When: Thursday, February 23, 2017 from 12 - 1pm
Presenting: Cody Hennesey (Library); Patrick Schmitz (Research IT)
Aaron Culich, Research IT
Chris Hoffman, Research IT
Deb McCaffrey, Research IT
Jason Christopher, Research IT
Kelly Rowland, Nuclear Engineering & BRC
Krishna Muriki, LBNL & BRC (via Zoom)
Miles Lincoln, ETS
Rick Jaffe, Research IT
Rachel Samberg, Library
Ronald Sprouse, Linguistics
Scott Peterson, Library
Steve Masover, Research IT
See slides (PDF)
Cody: Context re: strict copyright law governing modern published content. What scholars do with text analysis, literary & linguistic: topic modeling, text mining (e.g., re: gender as it occurs in a corpus)...
Ron S: [linguistic uses of corpora-level analysis, e.g., frame analysis]
Cody: Domains interested in doing this work also include sociology, political science. Nick Adams' work (PhD, Sociology) as example, analyzing news reports of Occupy protests. Newspapers are a popular source of content/corpora.
Cody: Non-consumptive research means analysis over work that the analyst (researcher) is not permitted to view ... such that analysis does not result in data that can reconstruct pages. Bag of words model (you get words & some metadata, but not the text itself); and data capsule. Data Capsule is Linux VM, you can load software you want, compute over HathiTrust data -- but what you export is controlled (new, still a hard sell because setting up environment is non-trivial; and the review of exportable results hasn't been done much, people aren't sure what they're going to get back for their effort using a data capsule).
Patrick: Wharton School of Business ...
Patrick: So the real question is how do we establish patterns for how to set up environments that will be useful for people.
Chris: It's kind of a Wild West era for this kind of research nowadays...no standards, likely to be in flux for a while.
Patrick: So concerns include (1) how do you architect these environments so that they meet constraints imposed by data/copyright owners; and (2) how do you offer such a service in an affordable, sustainable way across domains and data sets (the business model problem).
Patrick: resiliency issues implicit in data enclave model ... if data exists in only one place, what happens when that data store is threatened -- by politics (e.g., concerns about gov't data going away given current U.S. administration; financial collapse; etc.)
Rick: Tension in cleaning up data ... how do you clean it and how does that affect a researcher's use of it, what inferences on the data are skewed by how the data was cleaned, etc.
Scott: Nick Adams has ideas about making data sets research-ready, as a service that researchers will prefer to use over performing all the cleanup, structuring, metadata-linking themselves.

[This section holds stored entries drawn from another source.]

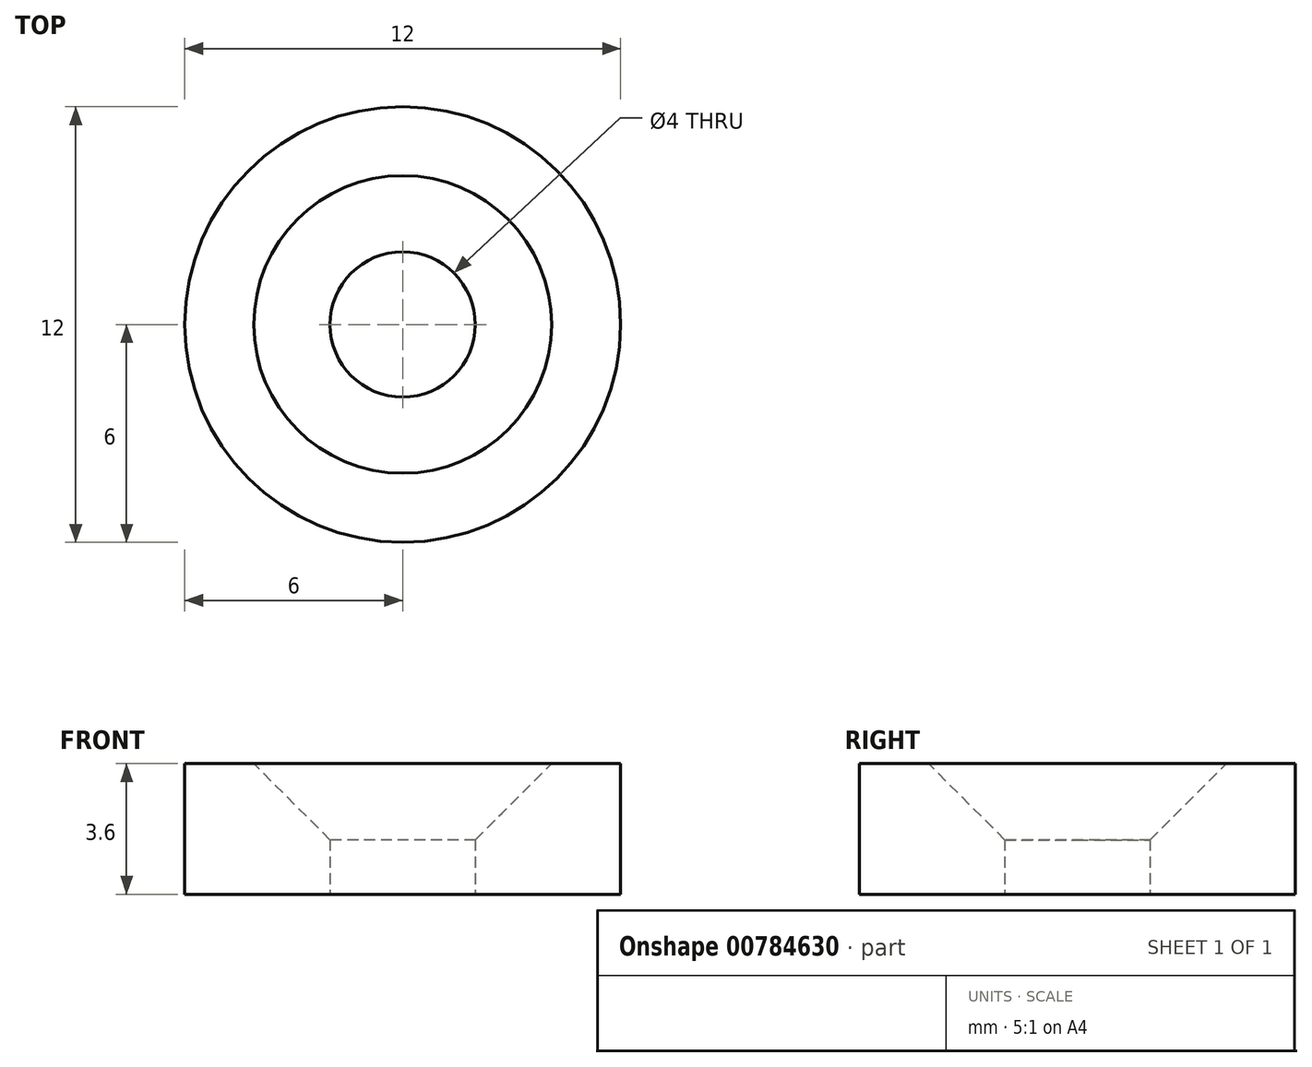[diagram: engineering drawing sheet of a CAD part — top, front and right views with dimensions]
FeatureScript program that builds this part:
annotation { "Feature Type Name" : "Feature", "Feature Type Description" : "" }
export const myFeature = defineFeature(function(context is Context, id is Id, definition is map)
    precondition{}
    {
        {
            var Q0;
            Q0=qCreatedBy(makeId("Top.planeOp"),FACE);
            var sketch = newSketch(context, id + "F0", { "sketchPlane" : qUnion([Q0])});
            skCircle(sketch, "E0", {"center": v(0, 0) * mm, "radius": 6 * mm});
            skCircle(sketch, "E1", {"center": v(0, 0) * mm, "radius": 2 * mm});
            skSolve(sketch);
        }
        {
            var Q0;
            Q0 = qSketchRegion(id + "F0", true);
            extrude(context, id + "F1", {"entities" : qUnion([Q0]), "depth" : 3.6 * mm, "offsetDistance" : 25 * mm});
        }
        {
            var Q0;
            Q0=makeQuery(id+"F1.opExtrude","CAP_EDGE",EDGE,{"disambiguationData":[OSD([sQuery(id+"F0.wireOp",EDGE,"E1")])],"isStart":false});
            chamfer(context, id + "F2", {"entities" : qUnion([Q0]), "width" : 2.1 * mm, "tangentPropagation" : true});
        }
        {
            var Q0;
            Q0=qCreatedBy(makeId("Right.planeOp"),FACE);
            var sketch = newSketch(context, id + "F3", { "sketchPlane" : qUnion([Q0])});
            skLineSegment(sketch, "E2", {"start": v(4.1, 3.6) * mm, "end": v(2, 1.5) * mm});
            skLineSegment(sketch, "E3", {"start": v(-2, 1.5) * mm, "end": v(-4.1, 3.6) * mm});
            skLineSegment(sketch, "E4.0", {"start": v(-2, 1.5) * mm, "end": v(2, 1.5) * mm});
            skCircle(sketch, "E5", {"center": v(0, 6.57) * mm, "radius": 5 * mm});
            skSolve(sketch);
        }
    });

Patrick/Chris/Rachel: looking at these kinds of cleaned data as derivative work. That's what the research is done over. Licensure depends in large part on how one is licensed to use the underlying material. Govt data that is public domain but cleaned up by a commercial outfit (e.g., ProQuest) is governed by one's contract with ProQuest.
Cody: U Michigan LexisNexis example: invested in API-based access to newspapers, but now not sure they can release the code ... possibly a contractual constraint.
Rachel/Patrick/Cody: imposition of contractual constraint in order to recoup costs is an issue, yes; but there's also an opportunity for another entity (HathiTrust? InternetArchive?) to "redo", perhaps funded by a grant, and making the result public domain or less-constrained.
Rick/Patrick: What people get credit for ... is it creditworthy -- in academic / research contexts -- to create a data set? Raises question of what role of library is in creating such data sets that researchers can then do work that they have incentive to do. And the question of whether major investment (NSF, et al.) ought to be made in the production of robust, re-usable data sets and tools to operate over data sets, something in-between the raw data and the research over data.